The coaches fix the refreshments to the end of a long pole, decorated in their country’s colours and hold it out for the swimmer to grab.
The athletes can then flip over on to their backs to take on the drinks, before throwing away the bottle and carrying on with the race.
Social media lit up with mentions of the feeding station during the event.
“I can get easily bored during some long events, but give me a marathon or a 6-hr road race and I’m hooked. Love this open-water swimming marathon, complete with their own feeding station,” tweeted @indaeo.
“Getting marathon swimmers their water bottle could be an Olympic sport by itself,” wrote @joepompliano on Twitter.
And @kaleyed added: “Obsessed with open water marathon swimming and that fact that there’s a feeding station and they talk about the swimmers feeding like they’re guinea pigs.”
Marathon swimming made its debut at the Beijing games in 2008, and at Rio 2016 was held in the open ocean for the first time.

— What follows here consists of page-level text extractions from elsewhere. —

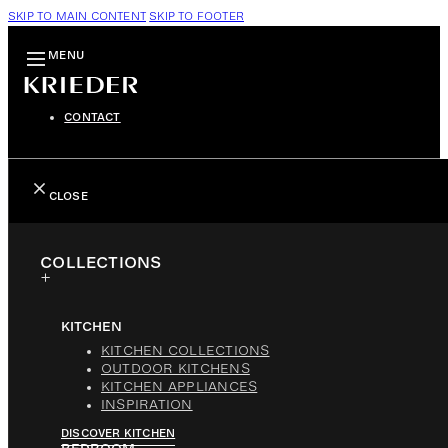
SKIP TO MAIN CONTENT
SKIP TO FOOTER
MENU
CONTACT
CLOSE
COLLECTIONS
KITCHEN
KITCHEN COLLECTIONS
OUTDOOR KITCHENS
KITCHEN APPLIANCES
INSPIRATION
DISCOVER KITCHEN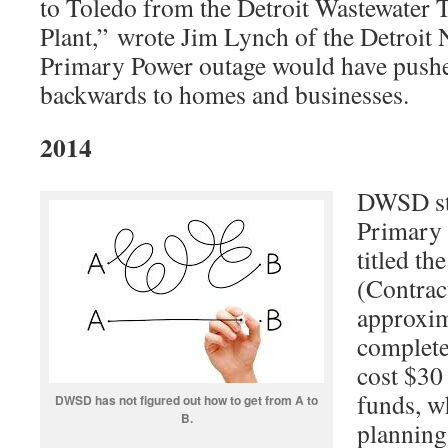
to Toledo from the Detroit Wastewater 
Plant,” wrote Jim Lynch of the Detroit
Primary Power outage would have pushe
backwards to homes and businesses.
2014
DWSD st
Primary 
titled th
(Contrac
approxi
complete
cost $30
funds, w
DWSD has not figured out how to get from A to
B.
planning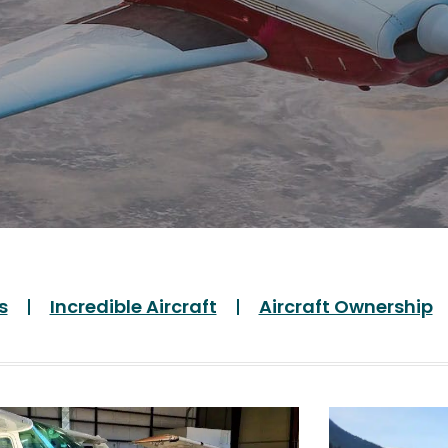
s
Incredible Aircraft
Aircraft Ownership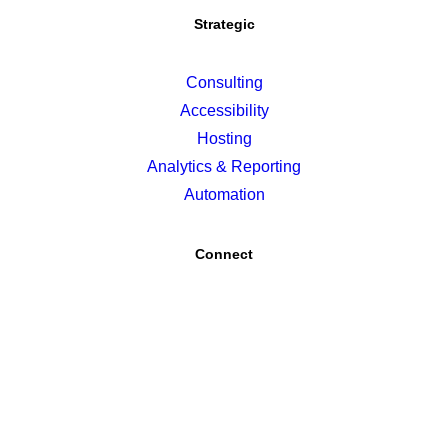
Strategic
Consulting
Accessibility
Hosting
Analytics & Reporting
Automation
Connect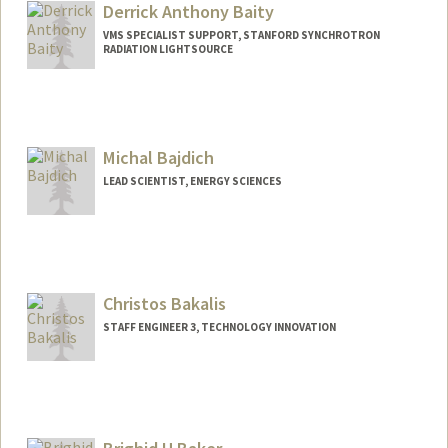
Derrick Anthony Baity
VMS SPECIALIST SUPPORT, STANFORD SYNCHROTRON
RADIATION LIGHTSOURCE
Michal Bajdich
LEAD SCIENTIST, ENERGY SCIENCES
Christos Bakalis
STAFF ENGINEER 3, TECHNOLOGY INNOVATION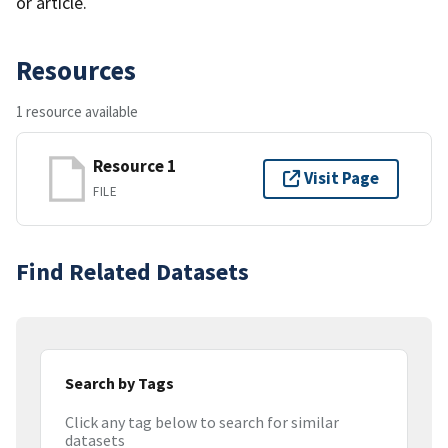
or article.
Resources
1 resource available
Resource 1
Visit Page
FILE
Find Related Datasets
Search by Tags
Click any tag below to search for similar
datasets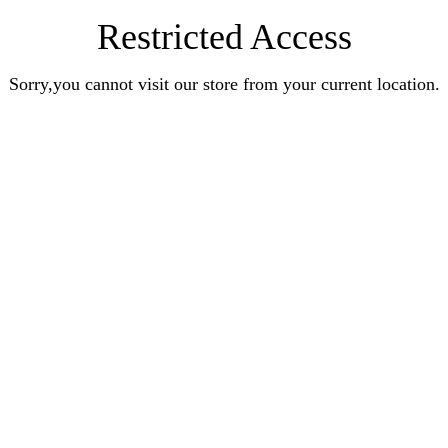
Restricted Access
Sorry,you cannot visit our store from your current location.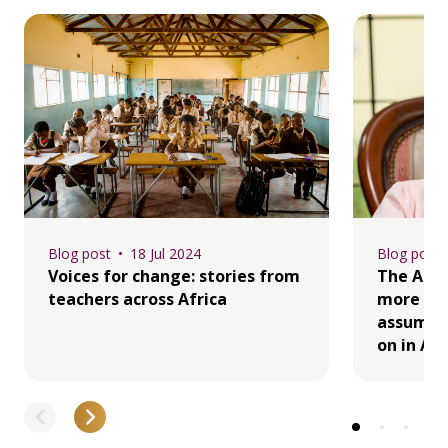
Blog post
18 Jul 2024
Blog post
Voices for change: stories from
The Afri
teachers across Africa
more ma
assume t
on in Afr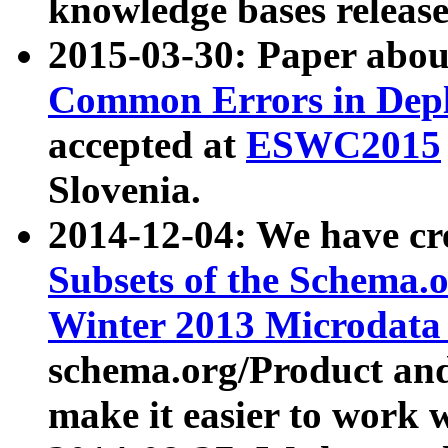
knowledge bases release
2015-03-30: Paper abo
Common Errors in Depl
accepted at
ESWC2015
Slovenia.
2014-12-04: We have cr
Subsets of the Schema.o
Winter 2013 Microdata
schema.org/Product and
make it easier to work w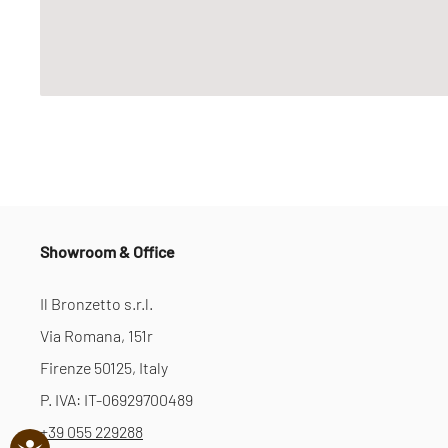
Showroom & Office
Il Bronzetto s.r.l.
Via Romana, 151r
Firenze 50125, Italy
P. IVA: IT-06929700489
+39 055 229288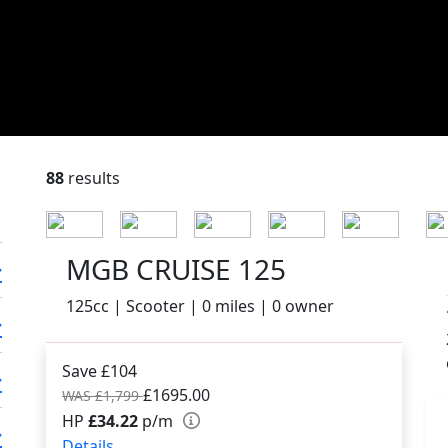
88
results
MGB CRUISE 125
125cc | Scooter | 0 miles | 0 owner
Save £104
£1695.00
WAS £1,799
HP
£34.22
p/m
Details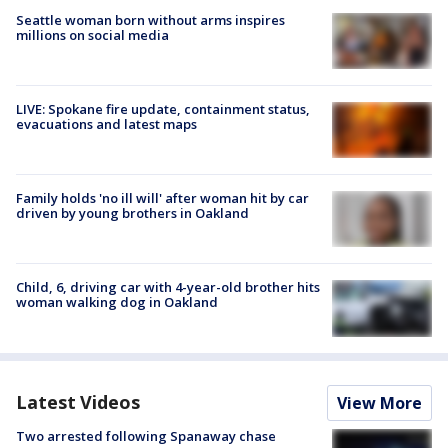
Seattle woman born without arms inspires
millions on social media
LIVE: Spokane fire update, containment status,
evacuations and latest maps
Family holds 'no ill will' after woman hit by car
driven by young brothers in Oakland
Child, 6, driving car with 4-year-old brother hits
woman walking dog in Oakland
Latest Videos
View More
Two arrested following Spanaway chase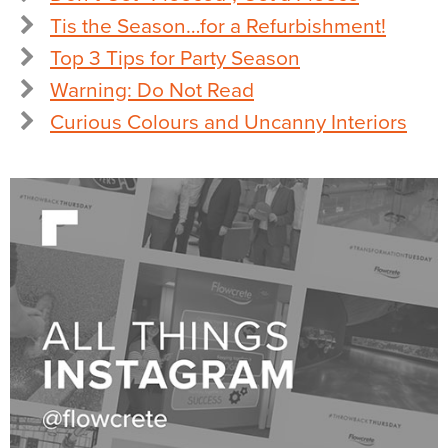
Tis the Season…for a Refurbishment!
Top 3 Tips for Party Season
Warning: Do Not Read
Curious Colours and Uncanny Interiors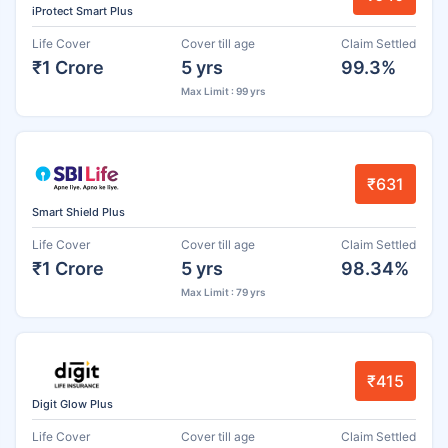
iProtect Smart Plus
Life Cover
Cover till age
Claim Settled
₹1 Crore
5 yrs
99.3%
Max Limit : 99 yrs
₹631
Smart Shield Plus
Life Cover
Cover till age
Claim Settled
₹1 Crore
5 yrs
98.34%
Max Limit : 79 yrs
₹415
Digit Glow Plus
Life Cover
Cover till age
Claim Settled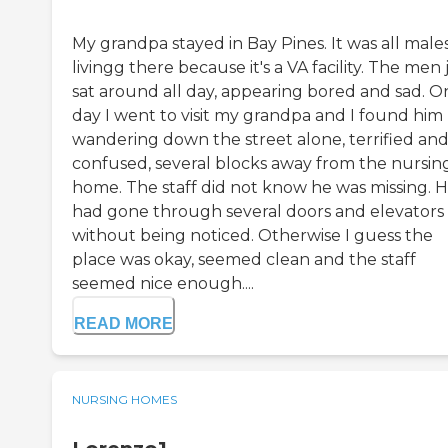
My grandpa stayed in Bay Pines. It was all male
livingg there because it's a VA facility. The men 
sat around all day, appearing bored and sad. O
day I went to visit my grandpa and I found him
wandering down the street alone, terrified an
confused, several blocks away from the nursin
home. The staff did not know he was missing. 
had gone through several doors and elevators
without being noticed. Otherwise I guess the
place was okay, seemed clean and the staff
seemed nice enough....
READ MORE
NURSING HOMES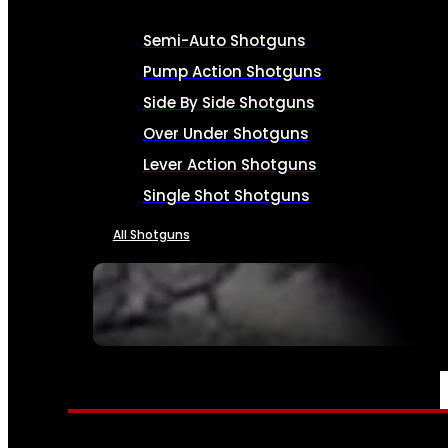
Semi-Auto Shotguns
Pump Action Shotguns
Side By Side Shotguns
Over Under Shotguns
Lever Action Shotguns
Single Shot Shotguns
All Shotguns
SEE ALL FIREARMS
AMMO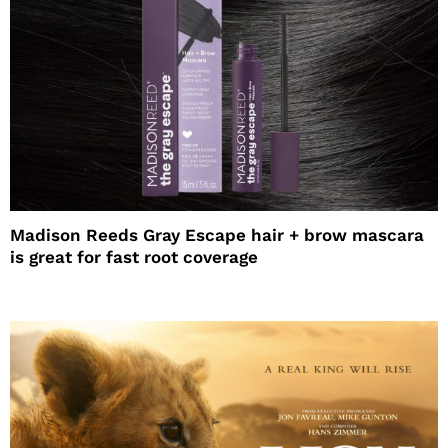
Madison Reeds Gray Escape hair + brow mascara
is great for fast root coverage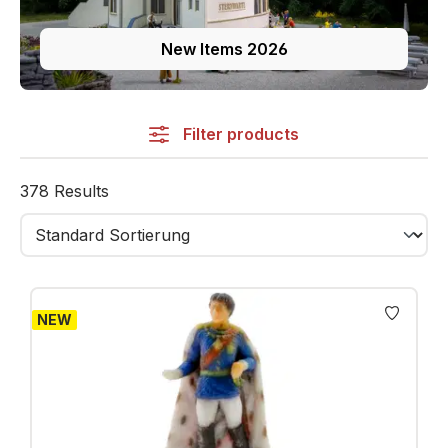
New Items 2026
Filter products
378 Results
NEW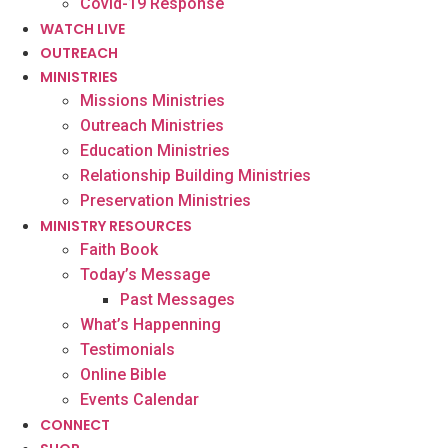
Covid-19 Response
WATCH LIVE
OUTREACH
MINISTRIES
Missions Ministries
Outreach Ministries
Education Ministries
Relationship Building Ministries
Preservation Ministries
MINISTRY RESOURCES
Faith Book
Today’s Message
Past Messages
What’s Happenning
Testimonials
Online Bible
Events Calendar
CONNECT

Event organisers in Tokyo said they had installed a filtration system to keep down the level of E.Coli bacteria, and also had put in a water circulation system to bring cooler water from the bottom to the top.
In the women’s event Marcela Ana Cunha of Brazil beat defending champion Sharon van Rouwendaal of the Netherlands to win Olympic gold, with Karen Lee of Australia taking bronze.
And in the men’s event world champion Florian Wellbrock took gold ahead of silver medallist Hungarian Kristof Rasovsky, with Italian Gregorio Paltrinieri winning bronze.